## About this task
For the records below, say how many lines contain the string "root". Give no other text.

::: Available records :::

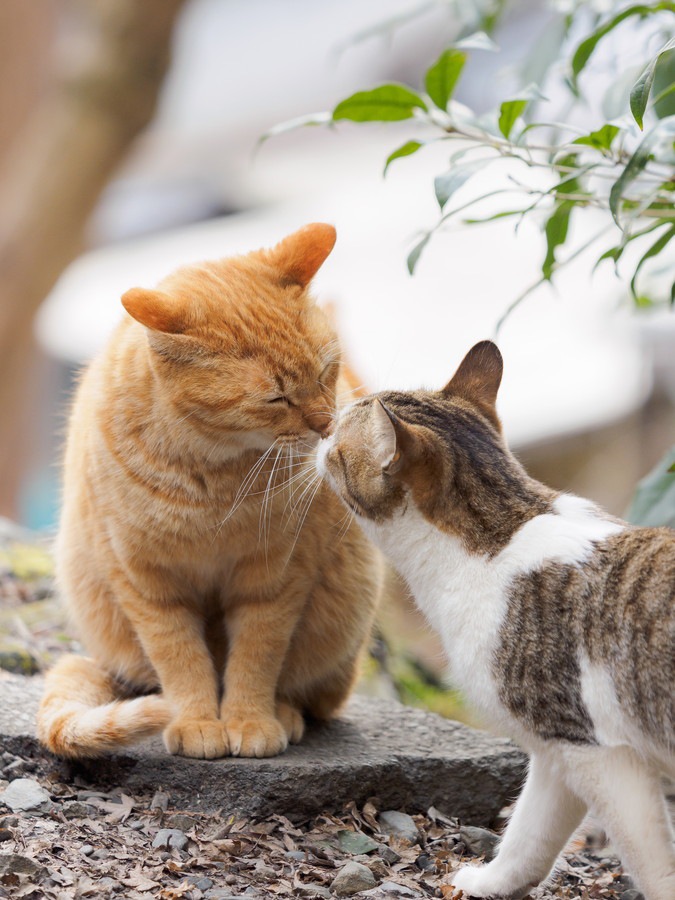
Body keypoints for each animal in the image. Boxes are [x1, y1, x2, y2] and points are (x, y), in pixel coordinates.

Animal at [37, 223, 382, 760]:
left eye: (327, 372)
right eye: (277, 398)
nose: (327, 426)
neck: (213, 479)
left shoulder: (275, 580)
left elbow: (257, 657)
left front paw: (249, 720)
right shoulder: (147, 585)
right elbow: (180, 660)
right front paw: (197, 720)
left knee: (311, 697)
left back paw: (284, 713)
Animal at [316, 342, 675, 900]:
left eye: (336, 444)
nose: (318, 436)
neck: (502, 529)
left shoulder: (595, 750)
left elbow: (652, 863)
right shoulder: (557, 752)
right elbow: (530, 835)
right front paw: (491, 882)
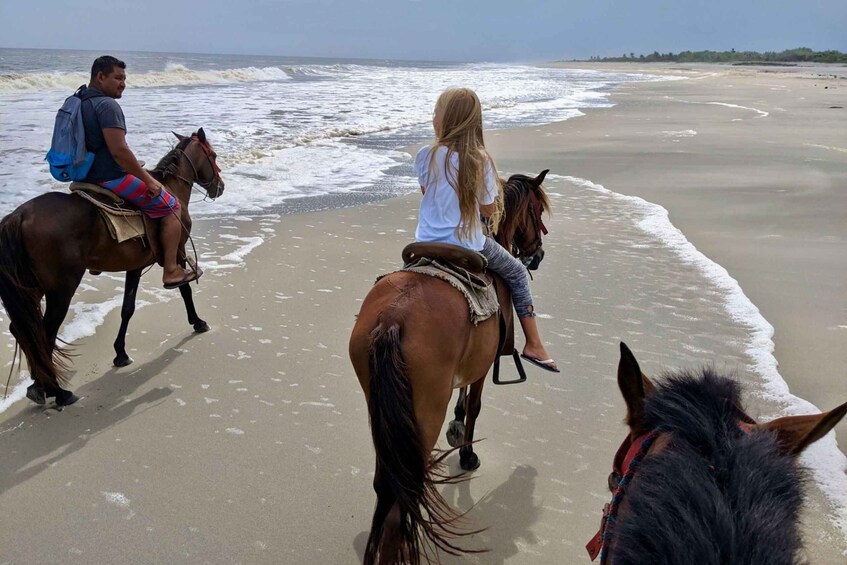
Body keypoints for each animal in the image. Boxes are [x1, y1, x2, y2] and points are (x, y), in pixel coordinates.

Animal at [0, 129, 225, 406]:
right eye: (213, 155)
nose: (220, 186)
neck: (172, 187)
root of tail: (20, 215)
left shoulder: (135, 266)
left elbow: (127, 309)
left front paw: (120, 353)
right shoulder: (179, 251)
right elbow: (184, 290)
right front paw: (198, 321)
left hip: (31, 288)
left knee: (24, 329)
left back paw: (38, 384)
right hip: (61, 288)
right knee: (45, 333)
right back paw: (58, 391)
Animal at [350, 169, 552, 564]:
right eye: (536, 211)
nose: (536, 255)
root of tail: (393, 316)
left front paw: (457, 429)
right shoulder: (483, 367)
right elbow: (474, 406)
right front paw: (468, 452)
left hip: (380, 410)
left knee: (386, 485)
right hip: (424, 410)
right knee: (401, 499)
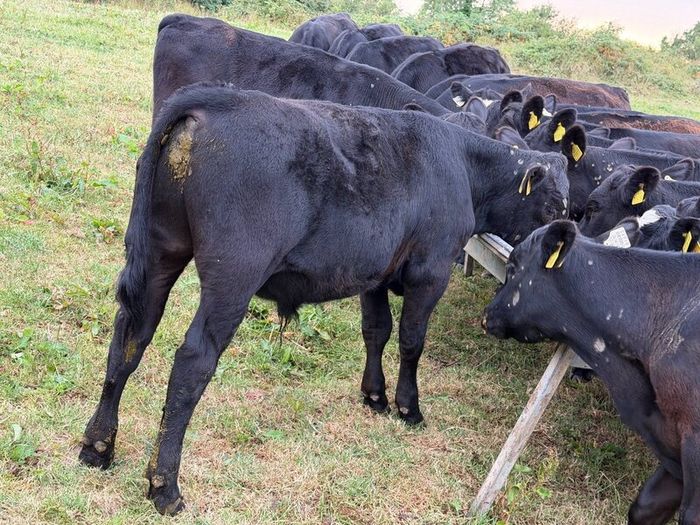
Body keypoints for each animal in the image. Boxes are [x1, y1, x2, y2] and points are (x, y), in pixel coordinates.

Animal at [78, 84, 568, 515]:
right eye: (554, 205)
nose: (559, 246)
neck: (462, 165)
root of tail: (213, 100)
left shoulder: (374, 272)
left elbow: (376, 331)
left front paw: (374, 395)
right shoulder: (430, 271)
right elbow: (412, 341)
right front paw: (408, 407)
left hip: (160, 252)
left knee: (130, 337)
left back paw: (98, 447)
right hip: (233, 276)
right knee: (192, 362)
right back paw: (165, 487)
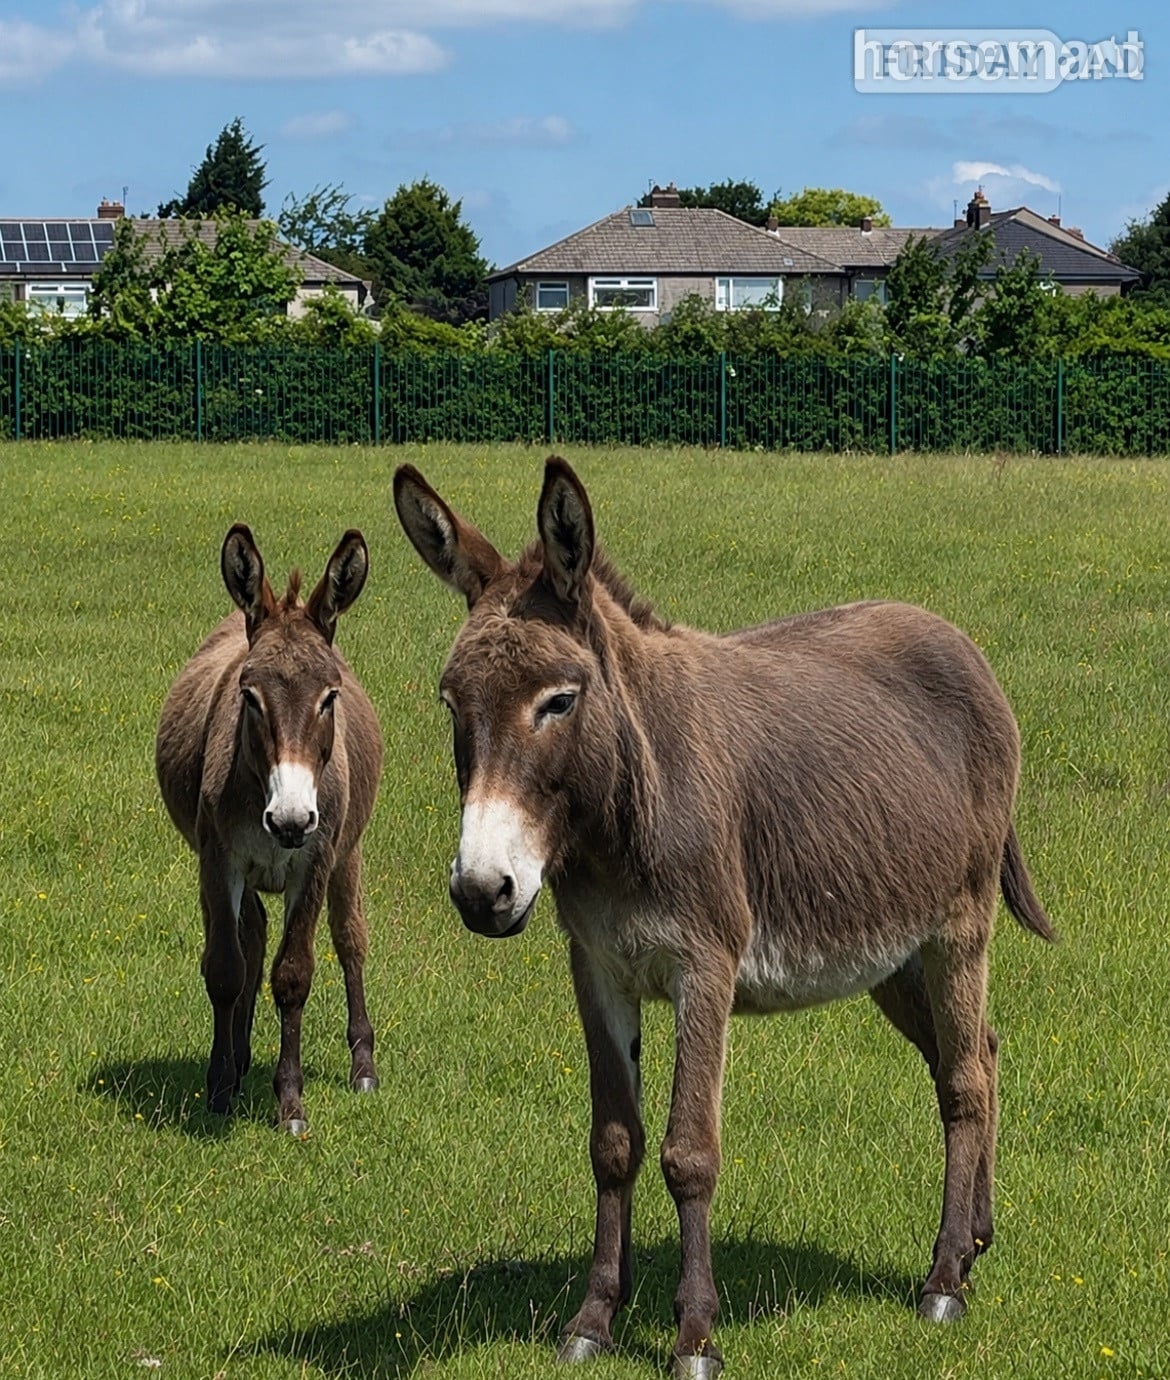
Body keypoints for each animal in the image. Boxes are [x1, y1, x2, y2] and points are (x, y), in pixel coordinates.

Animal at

:::

## Reply
3